Al cruzar la puerta de El Gatopardo (Piedras 1086), lo primero que se antepone es la caja del VHS de Elephant, de Gus Van Sant. Ese ángel rubio que esquiva balas en los pasillos de un secundario, y ese elefante que nadie vio venir. “Una declaración de principios”, dice Brian Pombinho, al frente del videoclub que su padre abrió en San Telmo, en 1989. Detrás del mostrador, se ve un televisor analógico y un reproductor de VHS. Brian tiene uno más para alquilarle a esos clientes que se llevan una película en ese formato y no tienen cómo verla.

Tiene tantas películas que necesita de un depósito -otro local- para almacenarlas. Una de las reliquias, dice, es el VHS de Una mujer poseída, del polaco Zulawski. “El videoclub era justamente un club. Un lugar de reunión, donde se charlaba de cine y de la vida.
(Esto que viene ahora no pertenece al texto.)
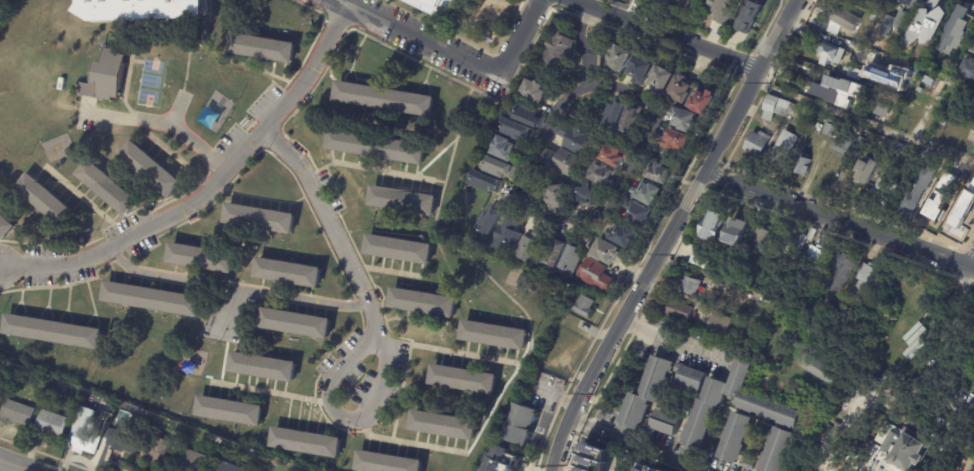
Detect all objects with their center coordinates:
building: (669, 0)
building: (862, 2)
building: (910, 3)
park: (375, 4)
building: (689, 5)
building: (939, 6)
building: (435, 7)
building: (135, 9)
building: (724, 9)
building: (751, 16)
building: (848, 18)
building: (893, 24)
building: (954, 30)
road: (664, 33)
road: (414, 37)
road: (518, 37)
building: (958, 44)
building: (264, 47)
building: (558, 48)
building: (833, 53)
building: (862, 56)
building: (883, 56)
building: (620, 58)
road: (251, 67)
building: (966, 68)
building: (640, 69)
building: (857, 73)
building: (107, 76)
building: (662, 79)
building: (930, 81)
building: (951, 81)
power tower: (770, 82)
park: (152, 83)
building: (876, 87)
road: (613, 88)
building: (683, 88)
building: (940, 88)
building: (537, 89)
building: (845, 94)
building: (923, 95)
building: (386, 98)
building: (913, 100)
building: (703, 101)
building: (894, 101)
building: (780, 108)
building: (880, 109)
road: (174, 113)
building: (972, 113)
building: (529, 115)
building: (615, 115)
building: (823, 117)
building: (683, 120)
road: (161, 122)
road: (862, 122)
building: (943, 122)
building: (632, 124)
building: (516, 130)
building: (832, 130)
building: (776, 132)
building: (576, 138)
building: (677, 141)
building: (761, 142)
building: (789, 143)
building: (378, 147)
building: (847, 148)
building: (509, 149)
building: (973, 150)
building: (616, 155)
road: (179, 159)
building: (562, 161)
building: (803, 165)
building: (872, 165)
building: (499, 168)
building: (152, 169)
road: (372, 170)
building: (661, 173)
building: (604, 174)
building: (928, 175)
building: (486, 182)
building: (958, 186)
road: (206, 187)
building: (109, 188)
building: (880, 191)
building: (649, 193)
building: (588, 195)
building: (940, 195)
building: (706, 197)
building: (559, 198)
building: (400, 199)
road: (519, 200)
building: (46, 201)
road: (86, 202)
building: (910, 205)
building: (964, 206)
building: (946, 210)
building: (640, 214)
building: (261, 219)
road: (837, 219)
building: (490, 222)
road: (327, 224)
building: (712, 226)
building: (5, 227)
building: (737, 230)
road: (669, 233)
building: (508, 234)
building: (625, 235)
building: (762, 240)
building: (801, 240)
building: (533, 245)
building: (401, 250)
building: (607, 251)
building: (556, 255)
power tower: (674, 255)
building: (702, 257)
building: (203, 258)
building: (572, 260)
road: (971, 260)
building: (816, 261)
road: (383, 271)
building: (842, 271)
building: (290, 273)
building: (597, 275)
building: (734, 277)
building: (868, 277)
road: (64, 284)
building: (691, 285)
road: (231, 286)
building: (919, 296)
building: (154, 300)
building: (425, 303)
building: (723, 303)
building: (585, 306)
building: (680, 308)
road: (223, 310)
building: (850, 316)
building: (718, 322)
building: (297, 324)
building: (54, 332)
building: (496, 335)
road: (672, 340)
building: (915, 340)
building: (824, 344)
road: (530, 345)
building: (264, 368)
building: (820, 369)
road: (551, 371)
building: (0, 374)
building: (465, 380)
building: (62, 387)
building: (649, 391)
power tower: (594, 395)
building: (94, 397)
road: (305, 398)
building: (762, 402)
road: (330, 410)
building: (231, 412)
building: (17, 413)
building: (158, 419)
building: (667, 421)
building: (523, 424)
building: (52, 425)
building: (445, 426)
road: (831, 430)
building: (737, 438)
building: (123, 440)
building: (895, 441)
building: (85, 443)
building: (307, 443)
road: (640, 445)
building: (779, 449)
building: (156, 451)
building: (914, 451)
building: (593, 458)
building: (193, 461)
building: (273, 461)
building: (387, 463)
road: (17, 464)
building: (750, 464)
building: (509, 465)
power tower: (564, 466)
building: (227, 467)
building: (638, 468)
Esa charla se perdió -dice-. Esto es como una muerte lenta. Pero lo que no quiero es tener que poner las películas en un container. Es el trabajo de una vida. Sería como una biblioteca que se desarma.”

Liberarte, la mítica videoteca de la avenida Corrientes, pudo esquivar ese final cuando cerró en 2014. La mayor parte de su colección pasó a custodia de la Universidad de San Martín, donde las películas están disponibles para consulta, para la formación de los estudiantes y su proyección a través de ciclos.

Para Gil Navarro, de Bellinzona (Juan María Gutiérrez 3884), haber seguido la línea del cine europeo, el clásico y el de otras regiones como Asia, África o América latina, convirtió al videoclub en nicho, y hoy lo hace subsistir. ¿Y el futuro? “Para el futuro -dice-, hay que ver cómo salimos del físico.”

La llegada al país de los distintos formatos

1980. VHS: La videocasetera se volvió masiva acá durante esta década.

1998. DVD: En julio de ese año se presentó en el país ese formato.

2007. BLU-RAY: Se lanzó en la Argentina el primer reproductor.

2016: BLU RAY 4K: El año pasado se presentó a nivel mundial el formato.